→ Document extract:
In my next Basic math class I fixed Miss Esses with my full attention and did not let it wander until the bell rang. By the time the period was up she was visibly unnerved. This "evil eye" thing really worked wonders on the weak of mind!

Miss Esses was indeed a frail little thing, and I realized that if she was afraid of me she must be terrified of Mr. Bisset. That was why she had bypassed him about the evil eye, and that was why she hesitated to call me out on my campaign of minor infractions. To deal with me would mean dealing with Bisset.

In time I gave up my plan. I ceased to care about Mr. Bisset. I was sixteen years old and my attention flitted.

And then one day in math class we had a quiz, and in the space at the bottom of the sheet where we could volunteer to answer a bonus question I wrote:
Honestly, I don't have the answer, but you could always just give me the bonus points anyway. You know, for good karma. Otherwise monsters might eat the tires off your car or something.
It wasn't something I thought hard about. I had run out of time, and was just scrawling nonsense as the tests were collected. I didn't think about it after the fact, either, until the school called that evening to say that I was suspended for one academic day for making threats against a member of the faculty.

"Making threats?" echoed my mother incredulously, cradling the receiver with her shoulder as she stared at me. "What exactly did he write? Can you read it to me? Uh-huh. Uh-huh..."

→ Stored data:

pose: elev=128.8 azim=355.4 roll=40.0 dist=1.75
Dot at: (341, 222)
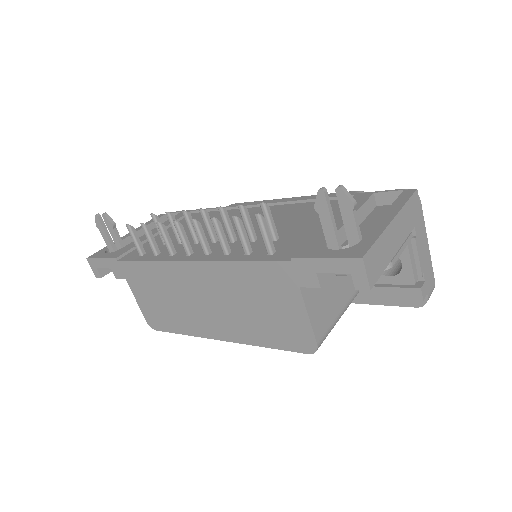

→ What is asked:
[a] List every individual person, other than the narrator, who is named or directly referred to in the story about the math-class quiz.
[b] Write the next part of the story about the math-class quiz, picking up right after its final line.

→ Final answers:
[a] Miss Esses, Mr. Bisset, the narrator's mother

[b]
When she hung up she sighed and said, "You idiot."

"What?" I asked, still perplexed. I was wracking my brain for something I could've said or done to anyone that could have been interpreted as a threat. The correct answer was the last thing that would've occurred to me, and when my mother told me what the vice-principal had said I was baffled. "The thing about tire-eating monsters?" I cried.

"Apparently Miss Esses needed an escort to her car, she was so scared."


"I'll say. You have a meeting with the head of the math department next Monday morning, a Mr. Bissell."


"Oh, you idiot."

As my mother had learned from a previous incident, being "suspended" from high school in Ontario is not a very serious thing because we were obliged to take five years of secondary education, which meant we turned eighteen and therefore gained control of our permanent records before the applications went out to universities in the middle of the fifth year. Thus, indiscretions could be purged from the record at will and trifles like the odd suspension or even an expulsion could be swept under the rug forever. Ahem.

Tuesday came. I showed up at 8:30 as requested. Mr. Bisset made a long show of methodically preparing his coffee while I stood at the door of his closet-office. I couldn't help but sniff at this petty display.

"Do you think something about this situation is funny?" he asked his coffee.

"No sir, I have a cold."

"Bullshit," he replied tartly. "I think you think everything about this situation is funny, and that's why you're in this goddamn situation."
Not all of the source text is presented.